--- READING TEXT Enclosed Below ---
By Joel Gordon

PUTTING A FACE ON THE ‘INVISIBLE PEOPLE’: Joel Gordon has been working on a photo essay depicting homeless people since 2005. Photo by © Joel Gordon 2018 – All rights reserved.

Each day, as I travel to my studio across town, I walk past the ‘invisible people’ that don’t exist. I watch passersby who don’t make eye contact; it’s much easier to ignore the homeless existence. However, these people didn’t intend to become homeless or plan to live on the street; each has his/her own story. Some made bad decisions, others were victims, but it reflects on our society today that we just leave them there. (Most will tell you that they are afraid to stay in New York City shelters.)

I began this photo essay of the homeless back in 2005, while in Orlando, Florida on a ride-along with the Orange County Sheriff’s Gang Enforcement Unit. One of the deputy sheriffs approached me and said, “I have something you might find interesting to photograph.” For the next four years, I stayed with the Orlando Union Rescue Mission and photographed many aspects of the homeless, including those in family shelters, men’s emergency shelters, and people waiting in the food line at Our Daily Bread for lunch. I also visited the Macon-Delta, a camp of homeless people living in the woods. (They are called the ‘Tree People’ by other homeless individuals living on the street.) I made portraits of couples on the street, a couple sleeping and living in a large sewer/water pipe, and volunteers in food kitchens.
--- End of Enclosed READING TEXT ---
* _WORK TASK 1_
Can you switch every "chart" to "graph" in the listing, from its first line through the line containing "What is the highest", inclusive, leaving everything else unchanged, and return only those lines?
--- MATERIAL FOR THE TASK Enclosed Below ---
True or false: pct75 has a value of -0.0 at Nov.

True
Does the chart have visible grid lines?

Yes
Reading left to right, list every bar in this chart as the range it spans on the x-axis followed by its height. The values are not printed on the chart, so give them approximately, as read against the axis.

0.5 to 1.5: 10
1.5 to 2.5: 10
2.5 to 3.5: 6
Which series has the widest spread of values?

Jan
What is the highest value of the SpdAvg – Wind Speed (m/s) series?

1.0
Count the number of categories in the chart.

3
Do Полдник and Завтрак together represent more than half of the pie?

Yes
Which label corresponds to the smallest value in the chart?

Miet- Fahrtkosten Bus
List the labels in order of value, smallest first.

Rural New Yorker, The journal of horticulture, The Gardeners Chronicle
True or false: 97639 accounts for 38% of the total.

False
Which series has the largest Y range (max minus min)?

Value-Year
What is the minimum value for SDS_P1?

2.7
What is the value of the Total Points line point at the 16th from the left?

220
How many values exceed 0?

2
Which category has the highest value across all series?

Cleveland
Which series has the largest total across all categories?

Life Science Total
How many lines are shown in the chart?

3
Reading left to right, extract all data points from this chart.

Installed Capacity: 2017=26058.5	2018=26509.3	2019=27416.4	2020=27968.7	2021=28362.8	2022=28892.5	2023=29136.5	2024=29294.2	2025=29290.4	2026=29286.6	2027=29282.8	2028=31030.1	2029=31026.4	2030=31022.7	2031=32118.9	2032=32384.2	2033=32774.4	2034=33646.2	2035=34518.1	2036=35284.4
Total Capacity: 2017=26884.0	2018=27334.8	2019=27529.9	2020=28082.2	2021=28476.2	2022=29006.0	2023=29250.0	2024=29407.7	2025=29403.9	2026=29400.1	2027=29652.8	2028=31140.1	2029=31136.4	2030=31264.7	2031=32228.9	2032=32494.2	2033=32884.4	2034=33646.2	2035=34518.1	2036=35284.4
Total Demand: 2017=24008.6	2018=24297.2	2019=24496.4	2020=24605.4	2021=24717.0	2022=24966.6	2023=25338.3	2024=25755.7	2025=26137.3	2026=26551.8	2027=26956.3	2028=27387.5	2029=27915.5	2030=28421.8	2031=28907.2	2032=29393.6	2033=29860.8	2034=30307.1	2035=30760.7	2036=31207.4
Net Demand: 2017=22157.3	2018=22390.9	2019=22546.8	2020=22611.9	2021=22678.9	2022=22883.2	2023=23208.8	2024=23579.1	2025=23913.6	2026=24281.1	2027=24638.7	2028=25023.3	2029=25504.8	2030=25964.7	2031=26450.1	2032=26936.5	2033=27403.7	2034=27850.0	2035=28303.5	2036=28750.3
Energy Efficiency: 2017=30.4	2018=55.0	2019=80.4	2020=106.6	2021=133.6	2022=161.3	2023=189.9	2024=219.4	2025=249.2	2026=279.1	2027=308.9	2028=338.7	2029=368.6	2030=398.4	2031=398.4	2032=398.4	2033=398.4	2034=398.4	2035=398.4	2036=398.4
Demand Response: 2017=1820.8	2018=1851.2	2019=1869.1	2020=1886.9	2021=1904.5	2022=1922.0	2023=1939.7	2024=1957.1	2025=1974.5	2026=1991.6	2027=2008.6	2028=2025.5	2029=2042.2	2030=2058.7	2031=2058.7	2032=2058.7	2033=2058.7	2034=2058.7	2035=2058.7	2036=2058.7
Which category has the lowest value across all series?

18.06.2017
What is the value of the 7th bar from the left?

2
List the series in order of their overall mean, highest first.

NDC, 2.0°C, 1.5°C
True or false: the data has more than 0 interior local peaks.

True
--- End of Enclosed MATERIAL FOR THE TASK ---
* _WORK TASK 2_
How would you sum up the passage on homeless people in two sentences?

* _RESPONSE AREA 1_
True or false: pct75 has a value of -0.0 at Nov.

True
Does the graph have visible grid lines?

Yes
Reading left to right, list every bar in this graph as the range it spans on the x-axis followed by its height. The values are not printed on the graph, so give them approximately, as read against the axis.

0.5 to 1.5: 10
1.5 to 2.5: 10
2.5 to 3.5: 6
Which series has the widest spread of values?

Jan
What is the highest value of the SpdAvg – Wind Speed (m/s) series?

* _RESPONSE AREA 2_
On the daily walk to the studio, the writer passes homeless people whom passersby ignore, though each has a personal story and most say they are afraid to stay in New York City shelters. Joel Gordon began this photo essay in 2005 in Orlando, Florida, then spent four years with the Orlando Union Rescue Mission photographing shelters, food lines, a camp in the woods, street couples and food-kitchen volunteers.